L’attente devenait intolérable. Le temps lui semblait marcher avec des pieds de plomb, et lui, il se sentait emporter par une monstrueuse rafale au-dessus des bords de quelque précipice béant : il savait ce qui l’attendait, il le voyait, et frémissant, il pressait de ses mains moites ses paupières brûlantes comme pour anéantir sa vue, ou renfoncer à jamais dans leurs orbites les globes de ses yeux. C’était en vain… Son cerveau avait sa propre nourriture dont il se sustentait et la vision, rendue grotesque par la terreur, se déroulait en contorsions, défigurée douloureusement, dansant devant lui comme un mannequin immonde et grimaçant sous des masques changeants. Alors, soudain, le temps s’arrêta pour lui, et cette force aveugle, à la respiration lente, cessa son grouillement… D’horribles pensées, dans cette mort du temps, coururent devant lui, lui montrant un hideux avenir… L’ayant contemplé, l’horreur le pétrifia…

Enfin la porte s’ouvrit, et son domestique entra.
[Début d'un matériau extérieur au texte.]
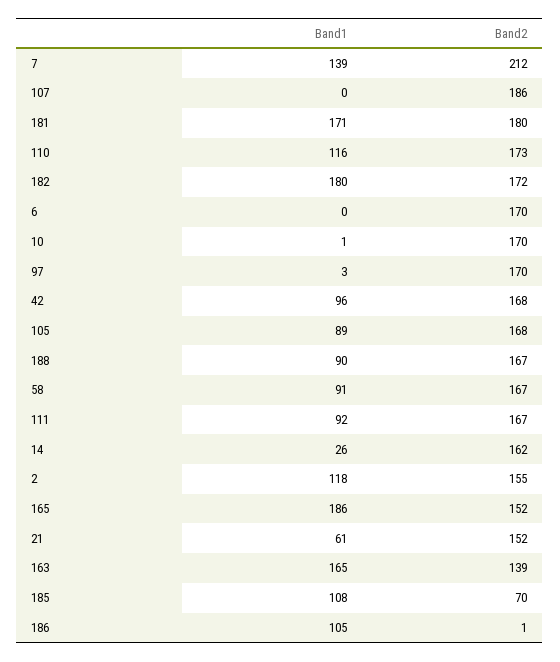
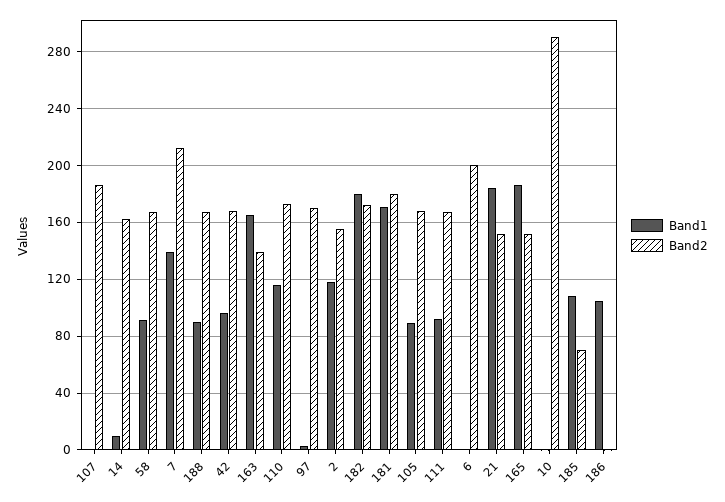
  {
    "Band1": {
      "7": 139,
      "107": 0,
      "181": 171,
      "110": 116,
      "182": 180,
      "6": 0,
      "10": 1,
      "97": 3,
      "42": 96,
      "105": 89,
      "188": 90,
      "58": 91,
      "111": 92,
-     "14": 26,
+     "14": 10,
      "2": 118,
      "165": 186,
-     "21": 61,
+     "21": 185,
      "163": 165,
      "185": 108,
      "186": 105
    },
    "Band2": {
      "7": 212,
      "107": 186,
      "181": 180,
      "110": 173,
      "182": 172,
-     "6": 170,
+     "6": 200,
-     "10": 170,
+     "10": 290,
      "97": 170,
      "42": 168,
      "105": 168,
      "188": 167,
      "58": 167,
      "111": 167,
      "14": 162,
      "2": 155,
      "165": 152,
      "21": 152,
      "163": 139,
      "185": 70,
      "186": 1
    }
  }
Il tourna vers lui ses yeux effarés…

M. Campbell, monsieur, dit l’homme.

Un soupir de soulagement s’échappa de ses lèvres desséchées et la couleur revint à ses joues.

— Dites-lui d’entrer, Francis.

Il sentit qu’il se ressaisissait. Son accès de lâcheté avait disparu.

L’homme s’inclina et sortit… Un instant après, Alan Campbell entra, pâle et sévère, sa pâleur augmentée par le noir accusé de ses cheveux et de ses sourcils.